Cup or free range feeding?

wilsonlubeck

New Member
I was wondering which one was better. Some sites say cup feeding when they get older and a bunch of other stuff. What do you think? Is cup feeding better for worms? Do you hand feed?
 

Olimpia

Biologist & Ecologist
I think you can always do a combination of all 3 methods, which keeps things interesting for your chameleon. I would, for example, free feed the crickets (so he can practice hunting), cup feed roaches or things like that, and then hand feed a couple worms. Personally, I think mixing it up a little keeps your chameleon more busy and stimulated.

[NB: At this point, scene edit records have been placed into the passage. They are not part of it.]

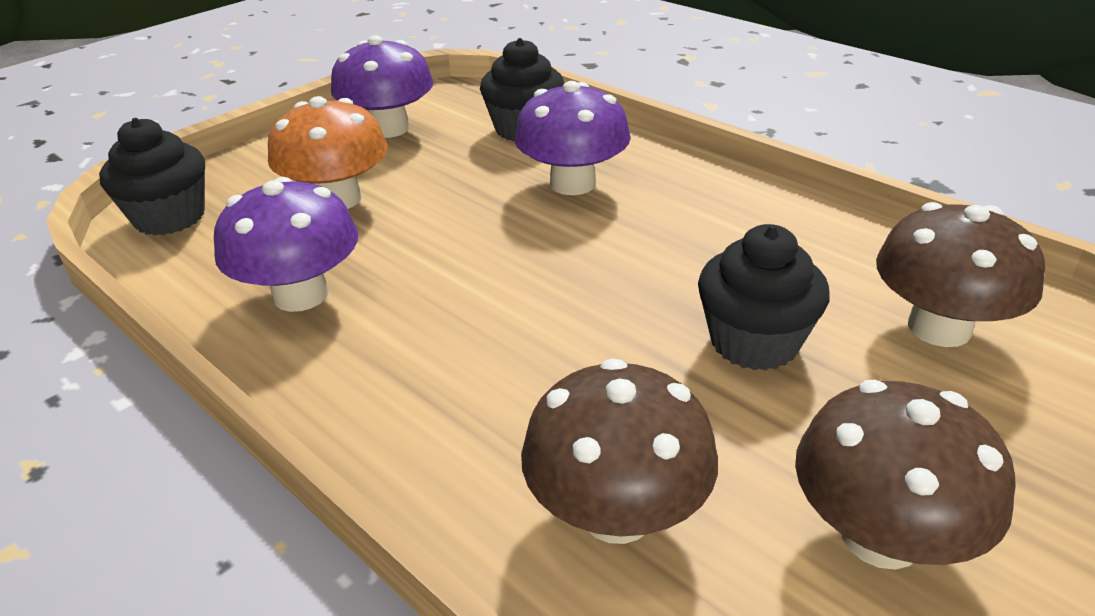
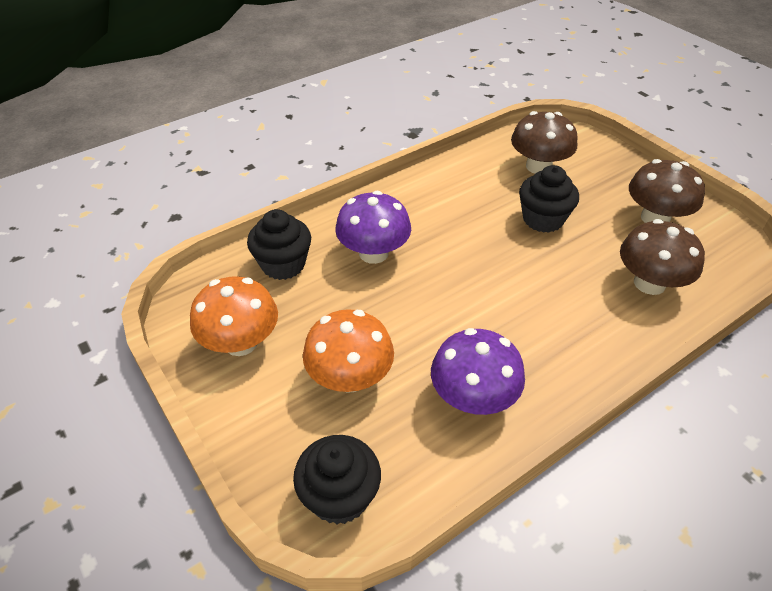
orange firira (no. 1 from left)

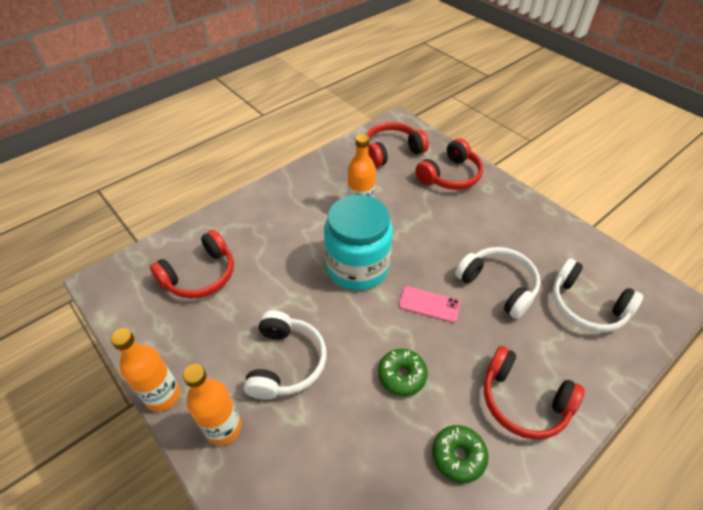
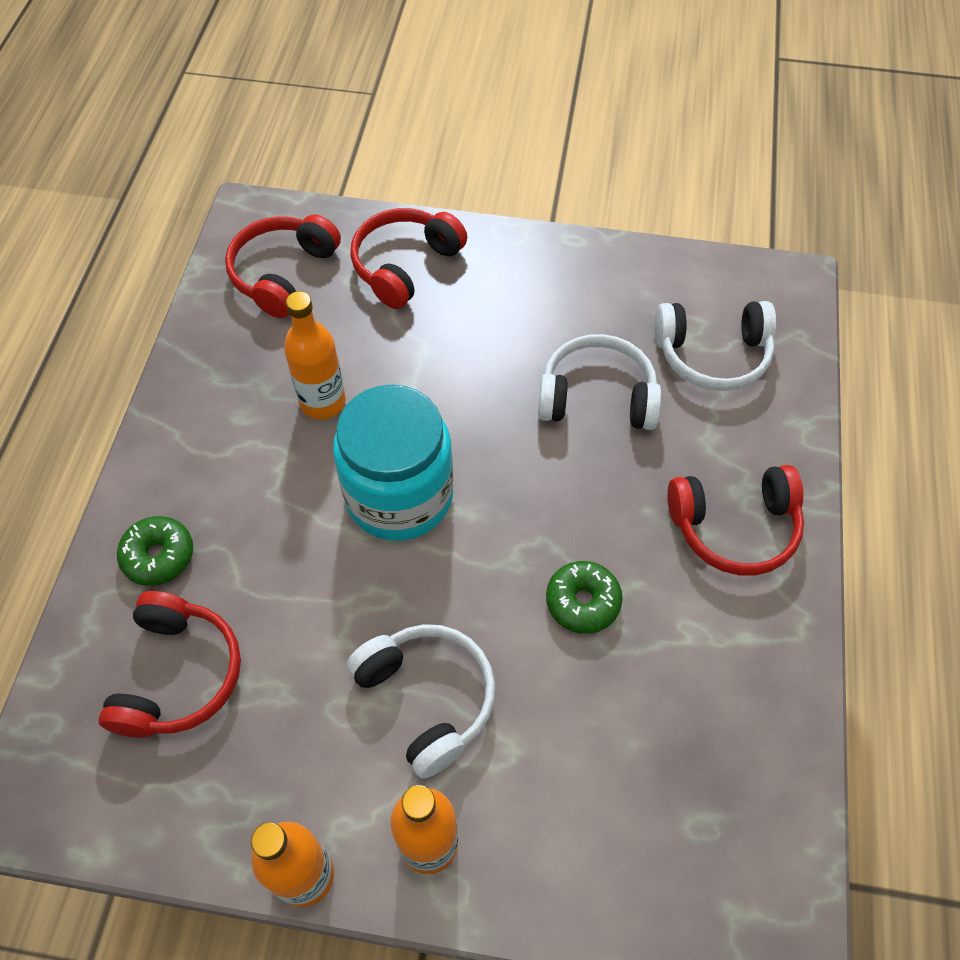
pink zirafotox
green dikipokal (no. 1 from left)
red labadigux (no. 3 from left)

And if you only cup feed it's been seen that chameleons get lazy and start having tongue laziness issues.
 

wilsonlubeck

New Member
Ok. So chameleons like a mix of everything. Handfeed worms right? I dont think i will be feeding roaches often.
 

Olimpia

Biologist & Ecologist
Or you can cupfeed worms, I was just giving an example. Like, you can put a couple worms in the cup one day and then the next day you give worms try to handfeed them instead, something like that if you want. I just like variety for them because it keeps their life more exciting, I think. But cup feeding worms is much easier for everyone that setting them free, so you can use whatever method you want acording to what you're feeding. Roaches and worms have a tendency to hide in the nearest dark place and just live there!
 

sandrachameleon

Chameleon Enthusiast
I agree - do both cup feeding and free-range.
I cup feed most roaches and crickets, and free-range some crickets, all stick bugs, terrestrial isopods, silkworms, superworms, butterworms, moths etc. If you use a large cup, its similar to free-range in that the chameleon has to work harder than with a small constraining cup. Using more than one cup (I have one fixed and one I move around) is also a benefit.

I think hand feeding is totally unnecessary, since it comes with risks and provides no benefit to the chameleon (only a sense of fun for the person).
 

pssh

Avid Member
You can just use a tub. A tub allows the bugs to run around so your lizard can hunt, but the bugs are contained.

Edit: stick bugs are illegal in the US unless they are a native species
 

Ace

Avid Member
i personally rather let them be natural hunters and free range the feeders....

though i sometimes handfeed for my own enjoyment, its true handfeeding has no real benefit,but it also has no negative either...unless your scared of holding bugs. and i seen no real stress from the cham if he feeds off your hand...initally if there stressed they will not eat. JMO
 

wilsonlubeck

New Member
Funny that you said that. I was just in san diego and found a place where they were in the bushes. Might be with pesticides. i shouldnt risk it
 

pssh

Avid Member
The animal may get too accustomed to handfeeding. Some chameleons won't eat any other way. There is always a negative if there is a positive.
 

Olimpia

Biologist & Ecologist
I have heard that if you're holding the insect between your fingers and you don't release in time you may strain their tongue. This sounds true enough. I only handfeed worms on an open palm, which I can't imagine having any more risk than eating off a plate, so I do it.
 

Ace

Avid Member
The animal may get too accustomed to handfeeding. Some chameleons won't eat any other way. There is always a negative if there is a positive.

but it is a reptile...if its hungry it will eat.
 

Ace

Avid Member
I have heard that if you're holding the insect between your fingers and you don't release in time you may strain their tongue. This sounds true enough. I only handfeed worms on an open palm, which I can't imagine having any more risk than eating off a plate, so I do it.
but chams tonguw should be strong enough. unless your grip was a massive hornworm...i dont see a real problem...if they have weak tongue projectile and retraction , then wont they have some illness to begin with?
 

Ace

Avid Member
so yes on phoenix worms
pheonx worms, superworms, hornworms, silkworms, butter worms, BB flies, stick bugs, mantids, some spiders, some butterflies(that are not toxic), moths, katydids, locusts, roaches, and the commanly used crickets:D
 

pssh

Avid Member
You can definitely strain their tongues. They are strong, but not stronger than your hand. It's like when you pull away when they bite. You can damage them.

The maggots are okay if your animal will eat them. Make sure they chew though or it might come out whole.